We use cookies. Read the Privacy and Cookie Policy

Навья трапеза

Вот, в светлице стол накрыт

       Белой пеленою,

И на том столе стоит

       Зеркало с свечою:

Два прибора на столе...[443]

Так гадала Светлана. Мы знаем, что это было в «крещенский вечерок». Но от Рождества до Крещенья очень близко, так близко, что долго восточная церковь праздновала Рождество на Богоявление. Много, много общего исследователи наших народных обрядов нашли и в купальских днях с рождественским кануном. Елка наша, к которой с детства мы все привыкли, - символ того же костра, озарявшего в прежней России ночь под Ивана Купала... а оба они - того самого, на котором отдаленные предки наши предавали огню своих мертвецов. Да и само название общее - русалии, - как некоторые думают, происходящее от одного корня с русский: от имени бога Хорса. Главное же, что тут было общего, - вот эти «два прибора на столе» - мистическая трапеза мертвым, «вторая», как ее называли средневековые обличители двоеверия. В основе всех славянских дохристианских мистерий - общение с предками, ушедшими в навье, до самого первого, отдаленного, от которого мы произошли - Хорса, откуда и Бог назван Дедом, а люди его внуки. Есть пословица: «из невья не приходят ниву венити», а в гости к живым приходят. Был у меня знакомый чудак, ставивший навью вторую трапезу у себя за столом, называвший себя новоязычником[444]. Он говорил, что умирать лучше недалеко от какой-нибудь из русалий - тут мертвого сразу же принимает в свою среду весь род. Иначе второе я человека должно скитаться среди живых, ожидая дни приема. Вся эта церемония была ему доподлинно известна. Насколько помню с его слов, вечером в день русалии, 24 июня или 24 декабря, начинают собираться предки человека в комнате, где он умер. Если в этот час поставить там тайком от всех навью трапезу - немного хлеба, творогу и кружку молока, - предки, отведав от нее, станут видимы. Чудак мне советовал сделать это после его смерти. Сначала придут те, что умерли позже, они, пожалуй, еще и не так интересны. Но за ними выйдут из небытия родоначальники, и наконец зашатается дом, порог даст трещину, и из него с рогом и мечом в руке явится сам праотец, Род. Перед ним должен пасть ниц последний из умерших и ему постричься - отрезать и бросить под его ноги символическую прядку волос. Зрелище это должно быть для живого потрясающим, но я от него отказался, и отказался не по своему нелюбопытству, а потому, что уже имел опыт навьей трапезы и больше повторить его не осмелюсь.

Было это, если сия история может быть вам интересна, еще в последний год старой усадебной России.

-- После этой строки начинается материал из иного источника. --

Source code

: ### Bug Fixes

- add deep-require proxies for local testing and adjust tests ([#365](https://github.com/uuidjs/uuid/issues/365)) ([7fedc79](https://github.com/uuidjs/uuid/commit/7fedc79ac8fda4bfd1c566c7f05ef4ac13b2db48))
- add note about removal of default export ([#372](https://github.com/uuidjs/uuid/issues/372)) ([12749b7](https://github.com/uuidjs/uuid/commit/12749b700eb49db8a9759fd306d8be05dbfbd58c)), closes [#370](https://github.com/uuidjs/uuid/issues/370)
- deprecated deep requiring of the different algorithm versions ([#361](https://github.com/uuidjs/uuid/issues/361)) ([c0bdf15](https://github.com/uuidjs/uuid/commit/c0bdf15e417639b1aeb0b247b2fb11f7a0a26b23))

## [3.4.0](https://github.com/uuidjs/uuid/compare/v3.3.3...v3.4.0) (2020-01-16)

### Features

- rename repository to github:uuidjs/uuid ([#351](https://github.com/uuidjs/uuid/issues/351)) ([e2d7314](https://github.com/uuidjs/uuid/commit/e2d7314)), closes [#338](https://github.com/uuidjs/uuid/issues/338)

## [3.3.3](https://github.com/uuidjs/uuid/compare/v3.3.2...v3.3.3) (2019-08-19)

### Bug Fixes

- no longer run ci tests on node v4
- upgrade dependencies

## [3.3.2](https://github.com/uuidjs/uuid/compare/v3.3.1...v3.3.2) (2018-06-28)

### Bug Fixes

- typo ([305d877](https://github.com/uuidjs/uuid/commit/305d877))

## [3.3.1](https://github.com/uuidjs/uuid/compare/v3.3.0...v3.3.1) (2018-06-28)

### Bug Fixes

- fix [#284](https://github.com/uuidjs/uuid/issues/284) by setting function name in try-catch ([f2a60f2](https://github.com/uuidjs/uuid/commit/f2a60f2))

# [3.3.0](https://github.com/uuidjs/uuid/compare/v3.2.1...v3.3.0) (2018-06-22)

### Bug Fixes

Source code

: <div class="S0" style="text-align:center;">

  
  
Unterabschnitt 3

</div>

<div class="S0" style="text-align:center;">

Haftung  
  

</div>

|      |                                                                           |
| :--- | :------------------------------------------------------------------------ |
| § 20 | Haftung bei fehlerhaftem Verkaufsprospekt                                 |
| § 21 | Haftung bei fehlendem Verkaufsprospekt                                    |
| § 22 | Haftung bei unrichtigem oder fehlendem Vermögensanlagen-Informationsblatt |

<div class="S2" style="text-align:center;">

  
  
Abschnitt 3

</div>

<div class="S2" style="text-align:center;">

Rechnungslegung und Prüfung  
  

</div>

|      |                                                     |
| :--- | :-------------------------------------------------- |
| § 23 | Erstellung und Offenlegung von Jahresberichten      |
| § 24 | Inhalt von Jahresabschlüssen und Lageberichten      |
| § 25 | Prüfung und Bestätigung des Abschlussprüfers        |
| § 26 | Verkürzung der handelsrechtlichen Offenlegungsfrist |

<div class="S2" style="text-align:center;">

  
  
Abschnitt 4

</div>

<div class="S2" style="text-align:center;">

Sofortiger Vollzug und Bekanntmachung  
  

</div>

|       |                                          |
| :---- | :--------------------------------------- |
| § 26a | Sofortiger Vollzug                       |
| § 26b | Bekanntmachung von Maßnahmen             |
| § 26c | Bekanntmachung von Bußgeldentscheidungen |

Последнее ее лето я с матерью провел в имении тетки отца, старой придворной фрейлины, которая каждый день навещала могилу своего мужа, генерала со сложной немецкой фамилией, одно время занимавшего место министра. В склепе рядом с его надгробием было другое, чистое, приготовленное для себя бабой Олей[445]. Посреди парка стоял нежилой домик с башней, по преданию построенный Бироном. Когда вы входили в него, эхо шагов наших рассыпалось по потолку и по стенам, точно невидимые, пришедшие из невья, преследовали вас, забегали вперед, возвращались, перешептываясь и хихикая. На стенах висели темные портреты, следившие глазами за проходившими по комнатам. Вообще дома этого я боялся. А баба Оля как раз любила брать меня в спутники, обходя его раз в неделю. За ключом посылался садовник или еще кто-нибудь, встреченный на прогулке в парке, и мы, девяностолетняя генеральша и двенадцатилетний гимназист, медленно-медленно не по моей вине - обходили оба страшных пустынных этажа. На лестницу баба Оля поднималась одной ногой вперед. Дойдя до площадки она опиралась о широченный подоконник, положив на него свою палку, и всегда рассказывала одну и ту же историю, от которой у меня шевелились волосы на голове и холод пробегал по телу. Рассказ был о том, как покойный генерал видел во сне это окно, а в нем большую черную карету, приближающуюся к дому. И вот он сходит вниз, садится в карету, и она увозит его, возвращаясь по той же аллее. В действительности это было невозможно, потому что тогда еще перед домом стояло большое озеро, и по нему к погосту, примыкающему к парку, ходил паром. На этом пароме генерала и отвезли на погост в черном катафалке. Озера этого давно не было в помине: его высушили, и на его месте росла гигантская трава, скрывавшая меня с головою. На одном из возвышений, бывших островков, стояла старая забитая деревянная баня. Она-то и влекла меня, влекла, маня и пугая. Знал я тогда уже хорошо о гаданьях в бане, знал, повторял строки:

Татьяна по совету няни,

Сбираясь ночью ворожить,

Тихонько приказала в бане

На два прибора стол накрыть...[446]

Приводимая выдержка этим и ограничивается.